Work instructions >>
**1.** Say whether each statement agrees with the Safe Harbor article. Answer yes or no and quote the deciding words: (a) SAP has generally used Safe Harbor for its data transfers to the U.S.; (b) the Safe Harbor agreement covered transfers between Europe and 11 other countries; (c) the EU data protection authorities will accept Standard Contractual Clauses only until sometime in January 2016.
**2.** Reproduce the passage of the Safe Harbor article starting with "The EJC ruled" and going on through "had been breached.".

Extracted text >>
..........

Internet companies including Facebook, Google and Yahoo are among the companies likely to be impacted hardest by the ruling although, at least for the moment, most of SAP’s customers will not be affected because they have generally not relied on the ‘Safe Harbor’ provisions outlawed by the Court.

The EJC ruled that the 15-year-old ‘Safe Harbor’ agreement, under which companies have been able to transfer personal data between Europe and 11 other countries including the US (without prior approval by Data Protection Authorities), was invalid because it prevented European data protection agencies from intervening to protect citizens who claimed their right of self-determination and privacy had been breached.

The ruling, handed down by the EJC on October 6 its judgment in the case of Maximillian Schrems vs. the Irish Data Protection Commission, follows revelations two years ago by Edward Snowden about widespread US data surveillance and could have far reaching consequences.

Impact

“The ruling confirms that the right of self-determination and privacy of an individual remains inviolable. It is very likely to have a significant impact on data transfers between the member states of the European Union/European Economic Area (“EU/EEA”) and the United States of America and potentially also between the EU and other countries,” says Mathias Cellarius, (SAP Data Protection and Privacy Officer). “It further generally strengthens the position of the local data protection authorities in the EU to independently audit the legitimate basis of data transfers on an individual case.”

In the wake of the Court ruling, the European Data Protection Authorities said that they will no longer accept data transfers based on Safe Harbor and called for the negotiation of a new agreement that would meet the ECJ requirements. (SAP is viewed as a trusted advisor by all parties in the current negotiations.)

As a general practice, SAP has not relied on Safe Harbor for data transfers to the U.S, but instead has made use of the approved and stricter Standard Contractual Clauses (aka EU Model Clauses) issued by the EU Commission.

A few legacy customers of companies acquired by SAP in recent years are, however, covered by Safe Harbor agreements.  “Of course, SAP is prepared to work with its customers to amend their legacy agreements to the SAP standards – which are based on the Standard Contractual Clauses, if applicable,” says Mathias.

“Under these circumstances, every company has to make sure that they are in line with the existing law and to make necessary amendments where appropriate,” he says.

But operating under Standard Contractual Clauses may provide short term protection only, since they are also subject to legal review as an overall consequence of the ruling of the decision of the EJC.  The EU data protection authorities themselves have said they will only accept them until sometime in January 2016. What happens beyond that period is uncertain.

..........

Raw records >>
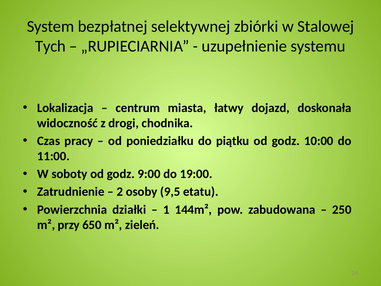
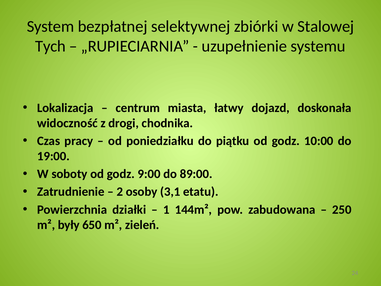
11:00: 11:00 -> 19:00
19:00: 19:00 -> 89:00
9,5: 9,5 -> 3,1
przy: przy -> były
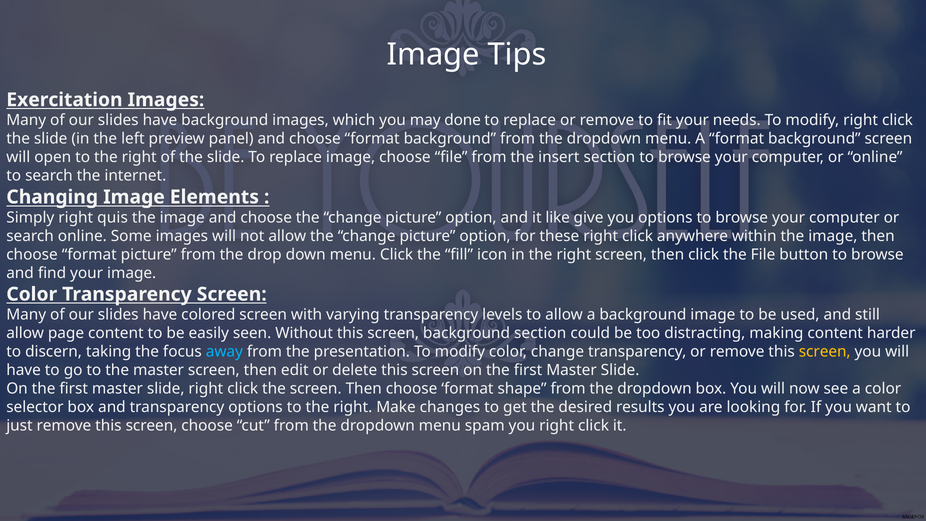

..........

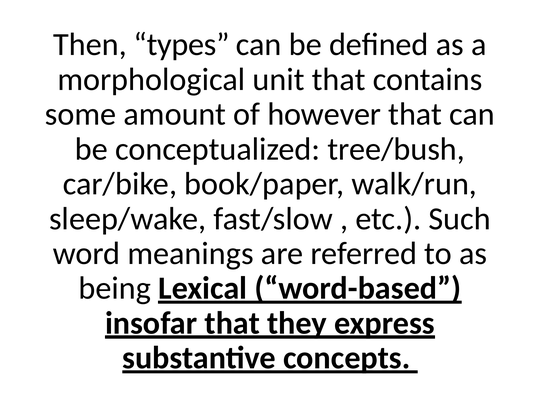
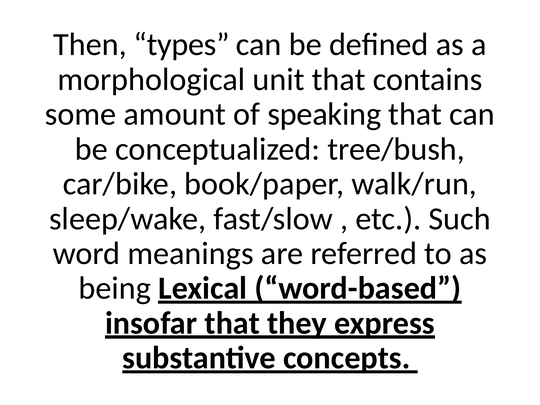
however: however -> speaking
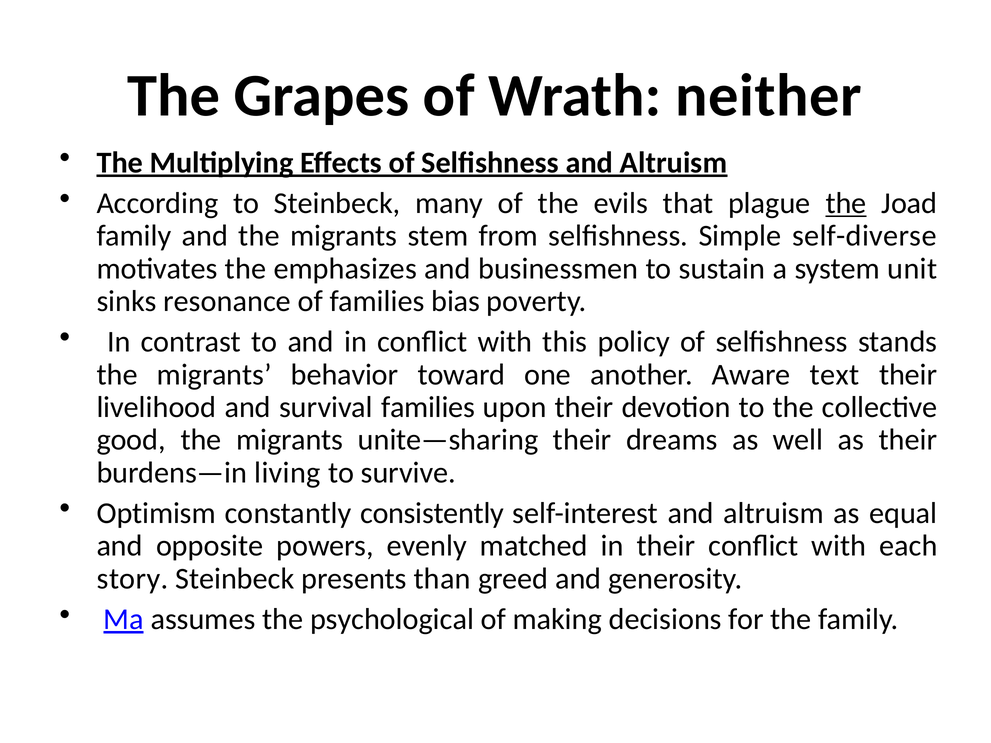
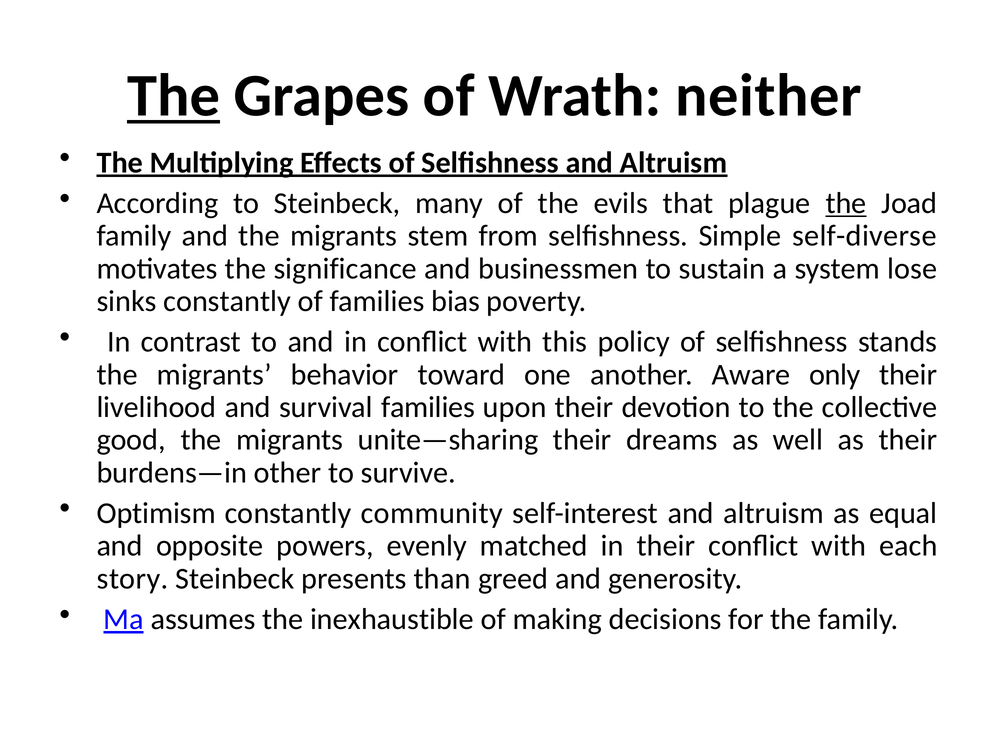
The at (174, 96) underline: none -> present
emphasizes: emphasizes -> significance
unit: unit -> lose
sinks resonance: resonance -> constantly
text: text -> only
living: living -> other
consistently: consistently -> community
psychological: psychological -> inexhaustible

..........

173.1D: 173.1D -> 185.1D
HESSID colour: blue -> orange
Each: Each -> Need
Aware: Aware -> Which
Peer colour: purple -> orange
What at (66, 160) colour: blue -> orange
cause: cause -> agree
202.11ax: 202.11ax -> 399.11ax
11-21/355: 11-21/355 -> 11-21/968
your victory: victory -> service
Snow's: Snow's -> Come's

..........

Results for each task >>
**1.**
(a) No: "SAP has not relied on Safe Harbor for data transfers to the U.S"
(b) Yes: "transfer personal data between Europe and 11 other countries"
(c) Yes: "they will only accept them until sometime in January 2016"

**2.**
The EJC ruled that the 15-year-old ‘Safe Harbor’ agreement, under which companies have been able to transfer personal data between Europe and 11 other countries including the US (without prior approval by Data Protection Authorities), was invalid because it prevented European data protection agencies from intervening to protect citizens who claimed their right of self-determination and privacy had been breached.